Extracted data:
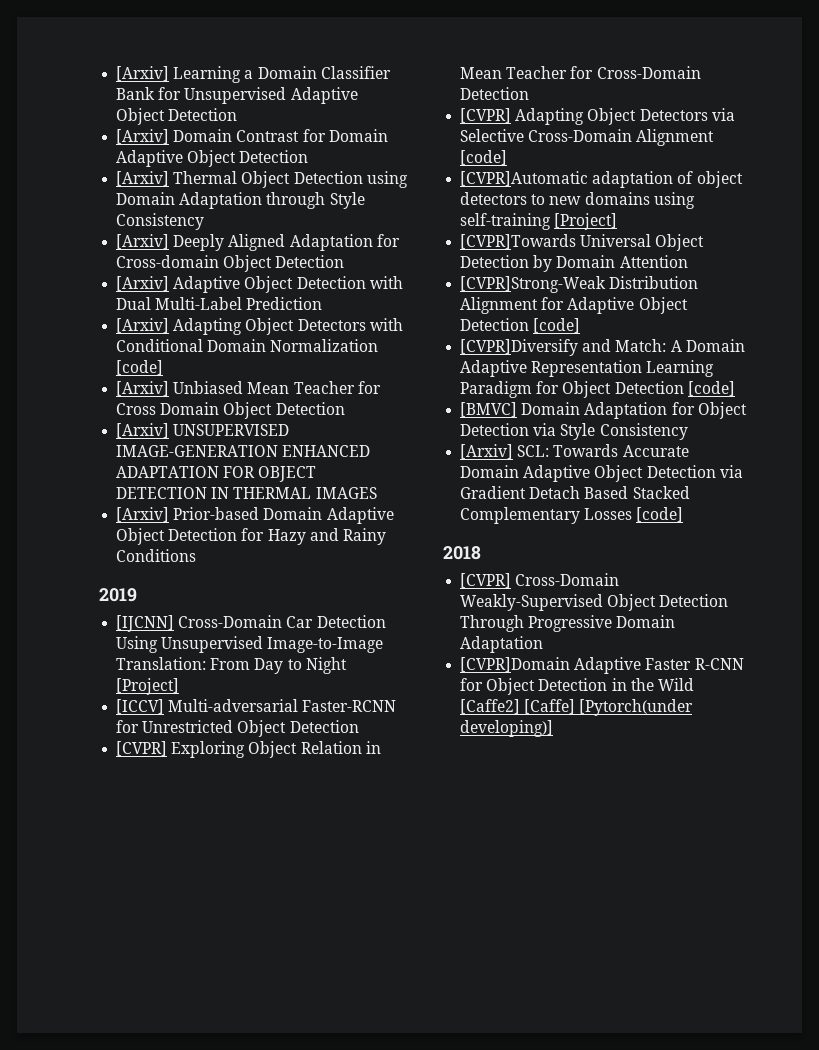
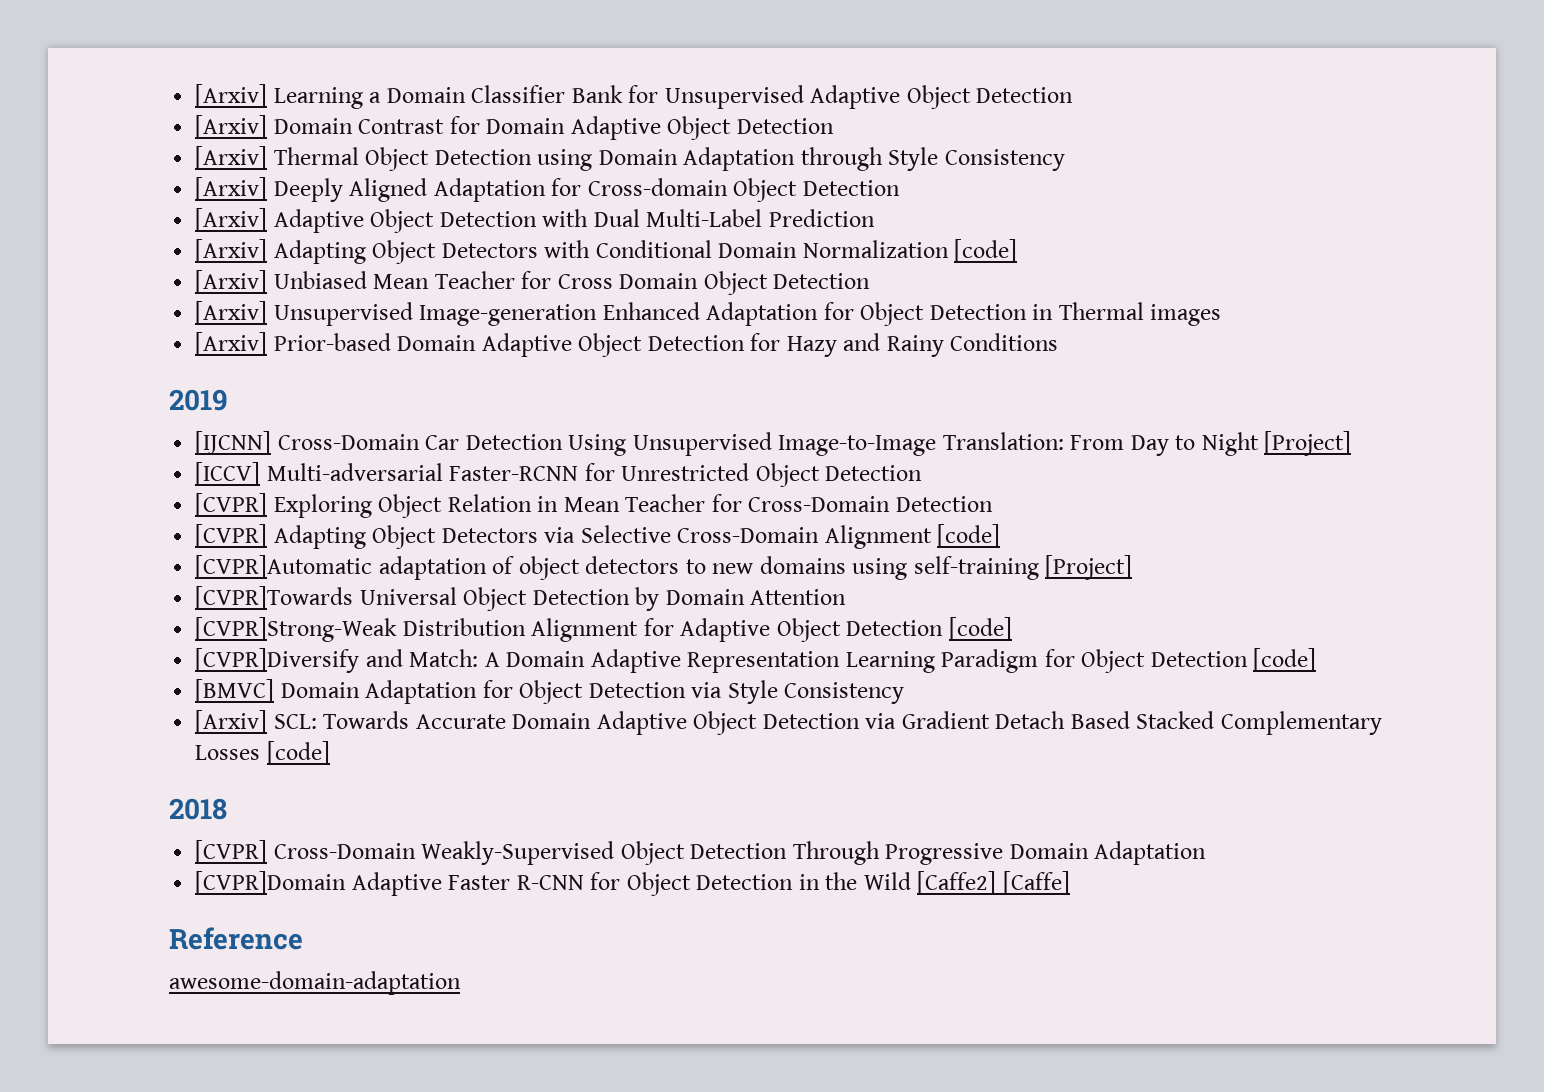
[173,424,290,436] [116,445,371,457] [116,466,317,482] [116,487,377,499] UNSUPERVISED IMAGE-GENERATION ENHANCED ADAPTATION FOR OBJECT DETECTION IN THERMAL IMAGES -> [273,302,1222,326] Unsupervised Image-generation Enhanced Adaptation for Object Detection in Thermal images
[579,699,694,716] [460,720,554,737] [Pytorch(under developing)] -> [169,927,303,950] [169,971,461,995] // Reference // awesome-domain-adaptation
* * *
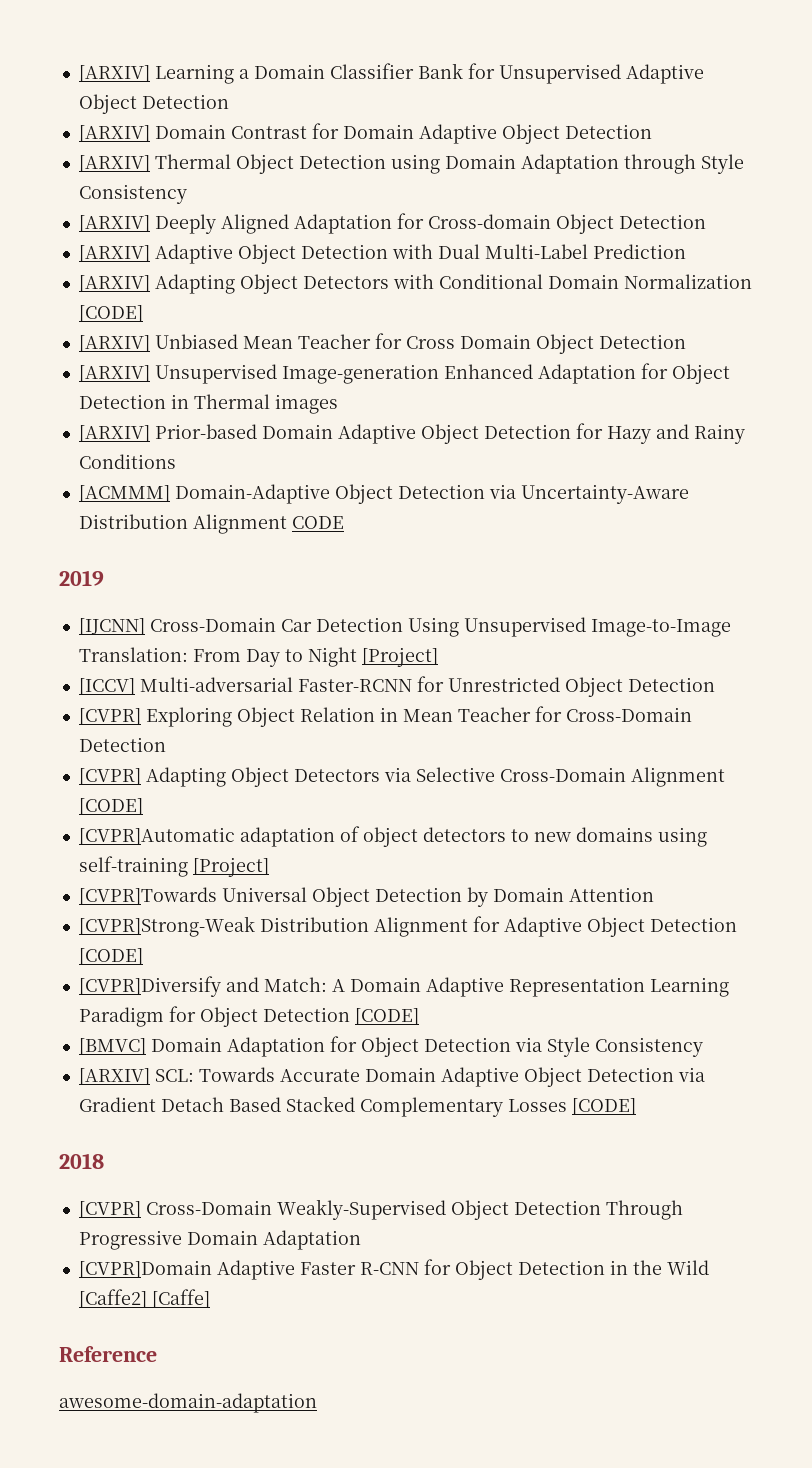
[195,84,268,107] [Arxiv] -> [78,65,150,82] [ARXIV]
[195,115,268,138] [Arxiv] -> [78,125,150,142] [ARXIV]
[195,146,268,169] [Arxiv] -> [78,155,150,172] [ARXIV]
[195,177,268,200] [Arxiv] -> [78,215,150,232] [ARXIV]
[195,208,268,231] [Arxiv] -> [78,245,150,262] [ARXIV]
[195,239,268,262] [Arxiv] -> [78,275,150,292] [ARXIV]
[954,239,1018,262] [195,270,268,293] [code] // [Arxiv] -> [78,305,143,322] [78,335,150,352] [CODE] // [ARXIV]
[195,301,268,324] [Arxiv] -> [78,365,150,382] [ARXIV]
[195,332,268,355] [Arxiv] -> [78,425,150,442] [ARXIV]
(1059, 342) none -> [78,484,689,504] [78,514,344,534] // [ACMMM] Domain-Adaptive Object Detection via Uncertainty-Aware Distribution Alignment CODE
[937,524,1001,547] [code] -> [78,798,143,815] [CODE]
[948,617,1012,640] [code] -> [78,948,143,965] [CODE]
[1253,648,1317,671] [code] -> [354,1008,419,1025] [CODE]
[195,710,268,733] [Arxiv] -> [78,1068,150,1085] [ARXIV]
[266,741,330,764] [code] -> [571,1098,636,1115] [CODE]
* * *
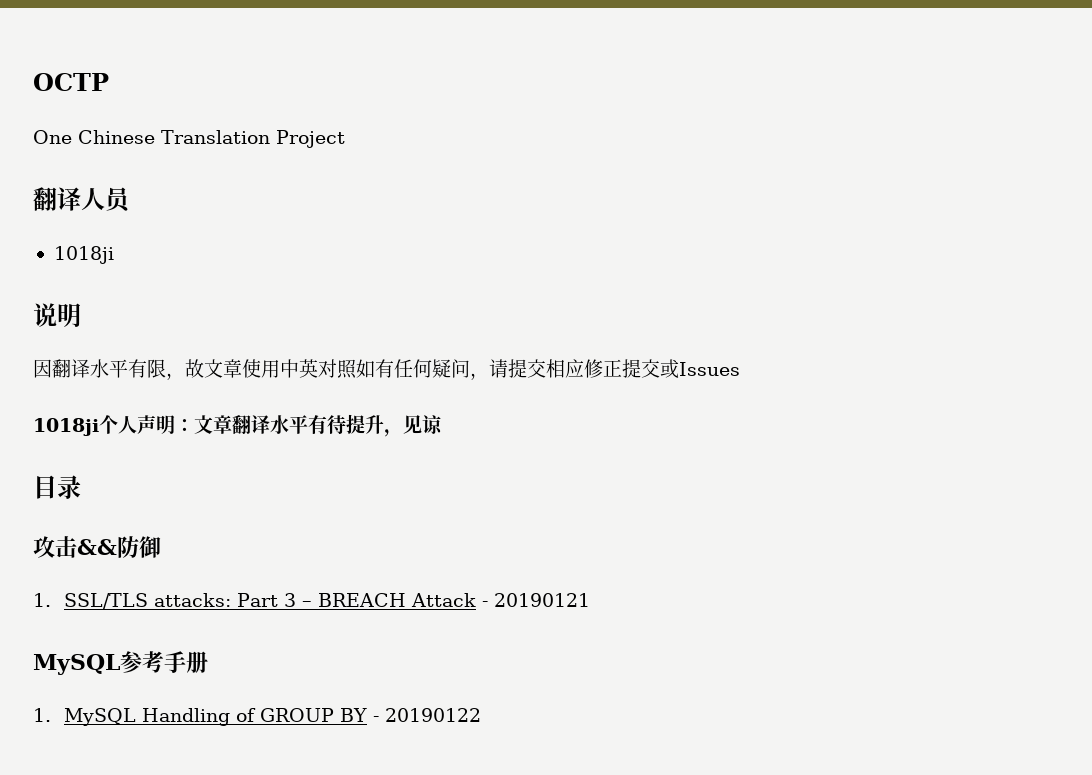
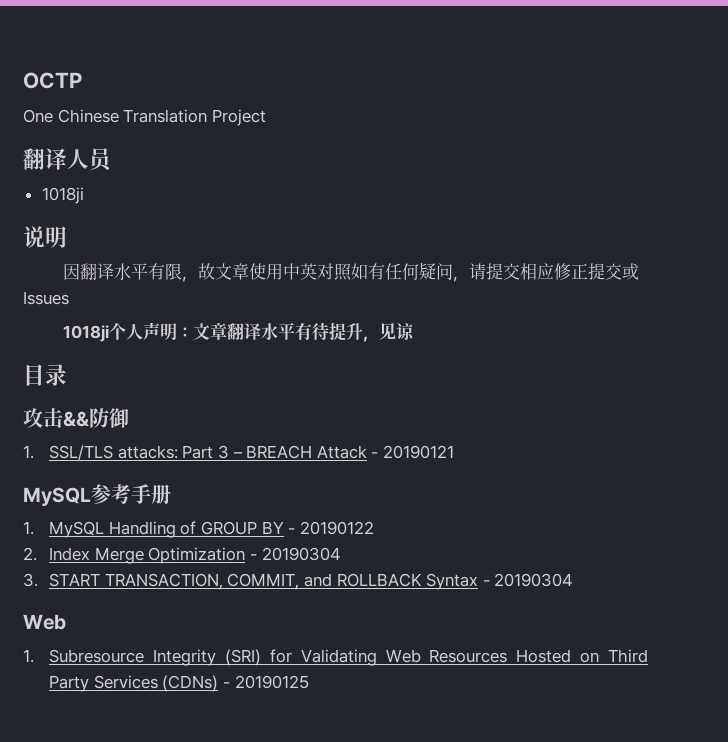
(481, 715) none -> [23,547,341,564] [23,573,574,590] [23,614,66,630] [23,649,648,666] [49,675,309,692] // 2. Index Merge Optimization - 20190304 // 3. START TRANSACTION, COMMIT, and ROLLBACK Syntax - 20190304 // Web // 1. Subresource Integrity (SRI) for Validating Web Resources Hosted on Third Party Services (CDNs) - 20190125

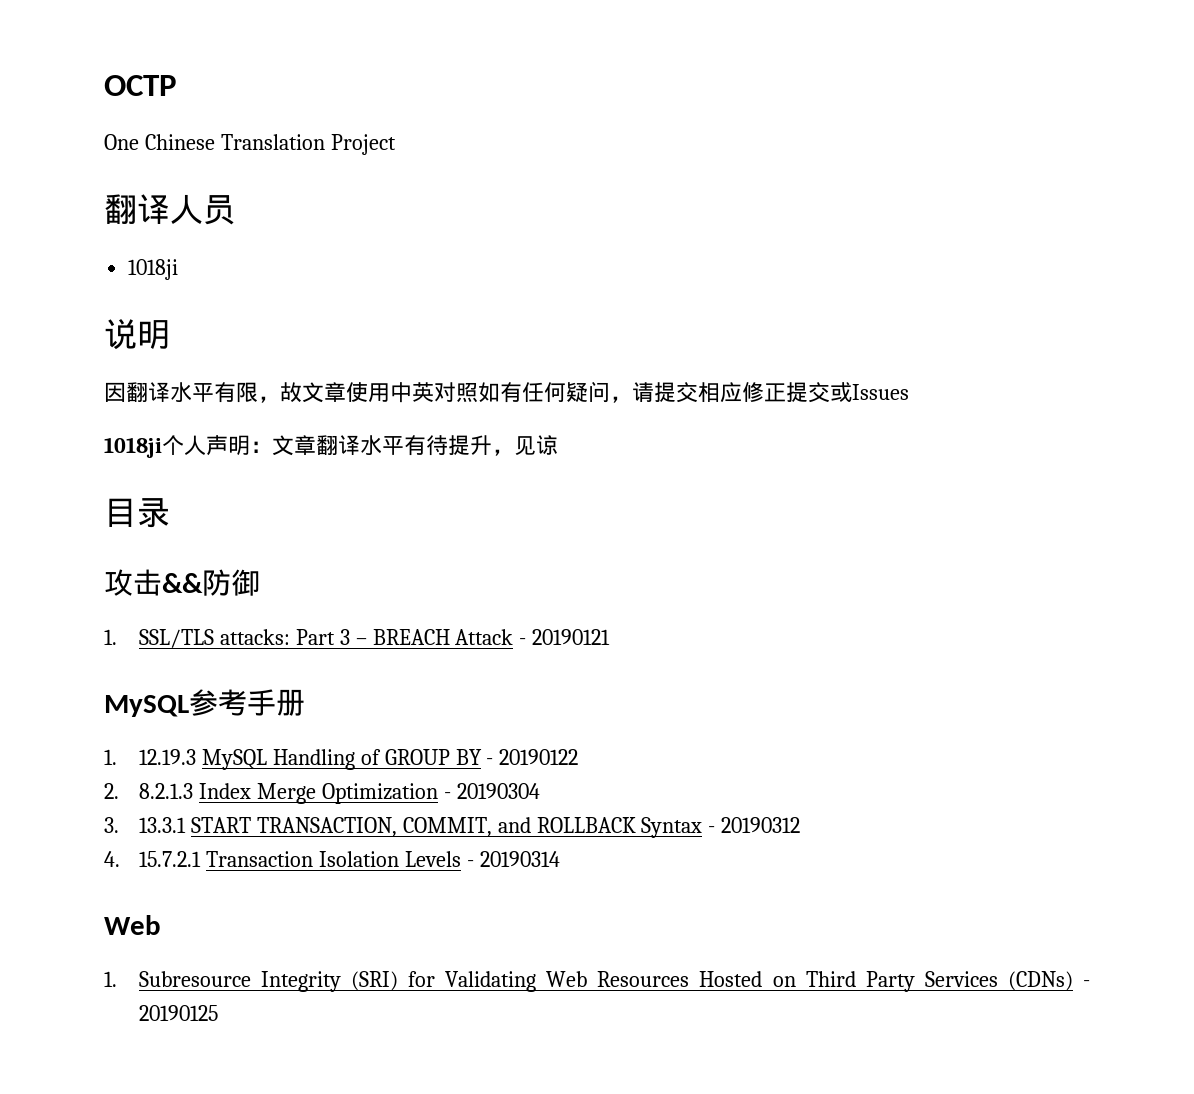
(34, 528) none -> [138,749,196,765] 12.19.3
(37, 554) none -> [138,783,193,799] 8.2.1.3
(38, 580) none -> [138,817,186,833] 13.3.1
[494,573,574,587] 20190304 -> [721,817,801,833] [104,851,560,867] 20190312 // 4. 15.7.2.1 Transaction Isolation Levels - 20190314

Exercise brief: A word-for-word copy of the lines above from the one with "[173,424,290,436] [116,445,371,457] [116,466,317,482]" through the one with "[579,699,694,716] [460,720,554,737] [Pytorch(under", inclusive, is the only output wanted.

Solution for this problem:
[173,424,290,436] [116,445,371,457] [116,466,317,482] [116,487,377,499] UNSUPERVISED IMAGE-GENERATION ENHANCED ADAPTATION FOR OBJECT DETECTION IN THERMAL IMAGES -> [273,302,1222,326] Unsupervised Image-generation Enhanced Adaptation for Object Detection in Thermal images
[579,699,694,716] [460,720,554,737] [Pytorch(under developing)] -> [169,927,303,950] [169,971,461,995] // Reference // awesome-domain-adaptation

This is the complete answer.